CH3CH2CH2CH2OH + CH3CH2CH2COOH → CH3CH2CH=CH2 + H2O
The Correct Answer and Explanation is:
The reaction you’ve provided appears to be an example of an esterification reaction, but with a specific focus on the formation of an alkene. To clarify, the reaction:CH3CH2CH2CH2OH+CH3CH2CH2COOH→CH3CH2CH=CH2+H2OCH_3CH_2CH_2CH_2OH + CH_3CH_2CH_2COOH \rightarrow CH_3CH_2CH=CH_2 + H_2OCH3CH2CH2CH2OH+CH3CH2CH2COOH→CH3CH2CH=CH2+H2O
involves butanol (CH₃CH₂CH₂CH₂OH) reacting with butanoic acid (CH₃CH₂CH₂COOH), which undergoes a dehydration reaction to form an alkene (specifically butene, CH₃CH₂CH=CH₂) and water (H₂O).
Explanation:
- Reactants:
- Butanol (CH₃CH₂CH₂CH₂OH) is a four-carbon alcohol.
- Butanoic acid (CH₃CH₂CH₂COOH) is a four-carbon carboxylic acid.
- Reaction Mechanism:
- Dehydration: In the presence of heat or a suitable catalyst (e.g., sulfuric acid), the alcohol and carboxylic acid undergo a dehydration reaction.

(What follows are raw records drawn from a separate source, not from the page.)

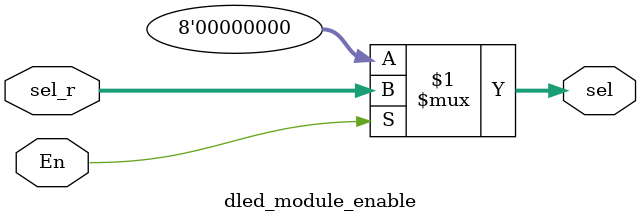
<source format=v>
module dled_module_enable(sel_r, En, sel);

	input [7:0] sel_r;
	input En;
	output wire [7:0] sel;
	
	assign sel = (En)? sel_r : 8'b0000_0000;

endmodule

</source>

- This involves the removal of a water molecule (H₂O). The hydroxyl group (-OH) from the alcohol and a hydrogen atom (H) from the carboxyl group (-COOH) are eliminated as water, leaving behind a double bond between the carbons that were previously attached to the -OH and -COOH groups.
- Product Formation:
- The remaining molecule is butene (CH₃CH₂CH=CH₂), which is an alkene with a double bond between the second and third carbons.
- This reaction results in the formation of an alkene through the elimination of a water molecule.
- Esterification vs. Dehydration:
- Typically, esterification involves the formation of an ester (e.g., ethyl butanoate) and water when an alcohol reacts with a carboxylic acid.
- However, in this case, the reaction seems to be a dehydration reaction because it forms an alkene instead of an ester.
This reaction highlights the process by which alcohols and carboxylic acids can undergo dehydration under the right conditions to form alkenes, commonly referred to as elimination reactions.